:: Problem statement ::
Take the records below and set down exactly the lines from the one with "sehingga teksturnya garing." to the one with "063 395-14-13", ends included; do not copy the pictures.

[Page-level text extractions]
--------------------

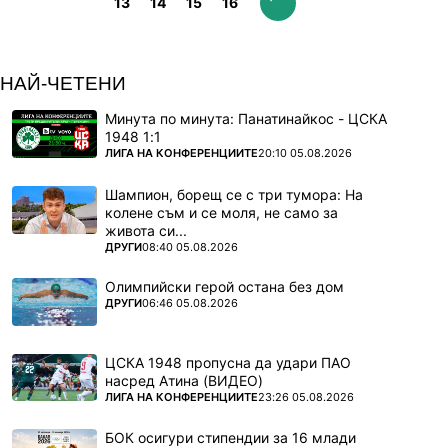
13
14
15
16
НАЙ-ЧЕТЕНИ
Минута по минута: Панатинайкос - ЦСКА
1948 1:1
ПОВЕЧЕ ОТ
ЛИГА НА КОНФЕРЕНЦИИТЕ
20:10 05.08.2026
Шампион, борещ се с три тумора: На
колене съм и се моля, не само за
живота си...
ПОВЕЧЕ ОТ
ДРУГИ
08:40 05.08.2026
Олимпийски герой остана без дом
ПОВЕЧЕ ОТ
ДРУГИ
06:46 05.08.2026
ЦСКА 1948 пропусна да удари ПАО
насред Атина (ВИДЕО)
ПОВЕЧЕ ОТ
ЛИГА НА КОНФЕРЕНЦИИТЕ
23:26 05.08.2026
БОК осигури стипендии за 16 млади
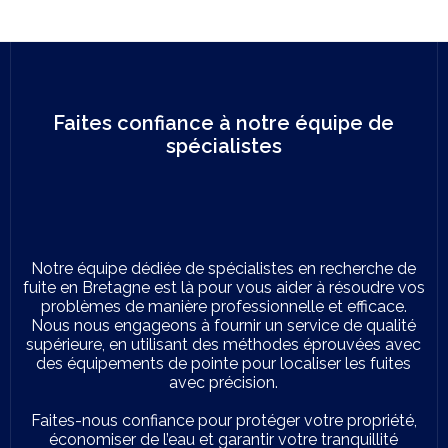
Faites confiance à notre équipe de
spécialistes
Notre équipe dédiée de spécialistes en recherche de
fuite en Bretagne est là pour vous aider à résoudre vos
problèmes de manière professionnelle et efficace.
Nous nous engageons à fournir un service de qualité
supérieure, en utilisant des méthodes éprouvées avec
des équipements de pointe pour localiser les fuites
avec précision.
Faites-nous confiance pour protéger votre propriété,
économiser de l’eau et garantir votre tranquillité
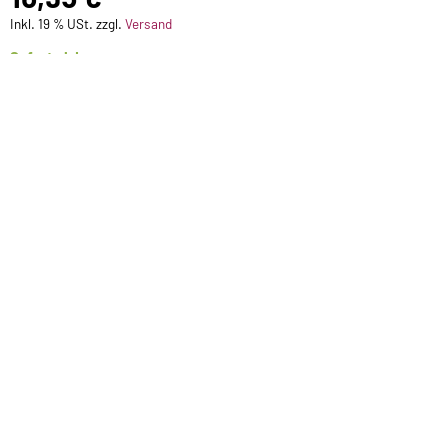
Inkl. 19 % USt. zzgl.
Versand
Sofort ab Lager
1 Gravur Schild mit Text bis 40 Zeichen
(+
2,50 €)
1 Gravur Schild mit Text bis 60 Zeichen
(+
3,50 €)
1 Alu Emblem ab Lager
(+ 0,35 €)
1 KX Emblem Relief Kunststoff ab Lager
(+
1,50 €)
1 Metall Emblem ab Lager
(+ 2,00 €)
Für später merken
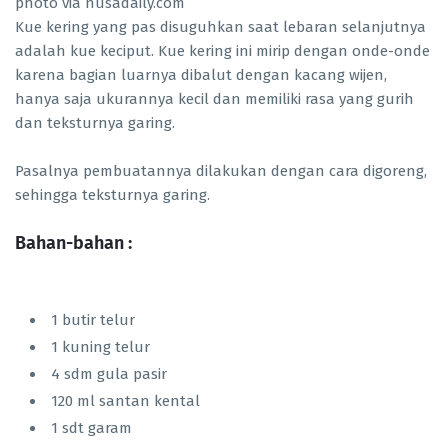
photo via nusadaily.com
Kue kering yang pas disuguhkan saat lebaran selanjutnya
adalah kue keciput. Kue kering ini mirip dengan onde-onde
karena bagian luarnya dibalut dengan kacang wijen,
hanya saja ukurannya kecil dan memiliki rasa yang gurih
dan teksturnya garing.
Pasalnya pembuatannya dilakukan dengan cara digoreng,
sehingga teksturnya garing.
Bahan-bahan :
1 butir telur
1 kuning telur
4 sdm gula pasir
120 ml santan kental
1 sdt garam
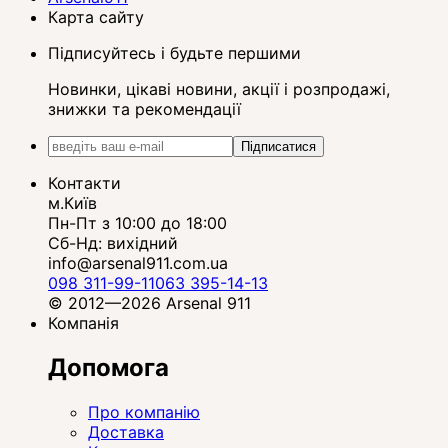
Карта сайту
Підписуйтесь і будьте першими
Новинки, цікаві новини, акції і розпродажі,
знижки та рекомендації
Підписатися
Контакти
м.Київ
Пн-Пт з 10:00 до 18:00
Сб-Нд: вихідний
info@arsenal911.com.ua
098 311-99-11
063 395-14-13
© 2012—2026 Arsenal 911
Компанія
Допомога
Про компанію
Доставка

--------------------

:: Answer to this exercise ::
sehingga teksturnya garing.
Bahan-bahan :
1 butir telur
1 kuning telur
4 sdm gula pasir
120 ml santan kental
1 sdt garam
Карта сайту
Підписуйтесь і будьте першими
Новинки, цікаві новини, акції і розпродажі,
знижки та рекомендації
Підписатися
Контакти
м.Київ
Пн-Пт з 10:00 до 18:00
Сб-Нд: вихідний
info@arsenal911.com.ua
098 311-99-11
063 395-14-13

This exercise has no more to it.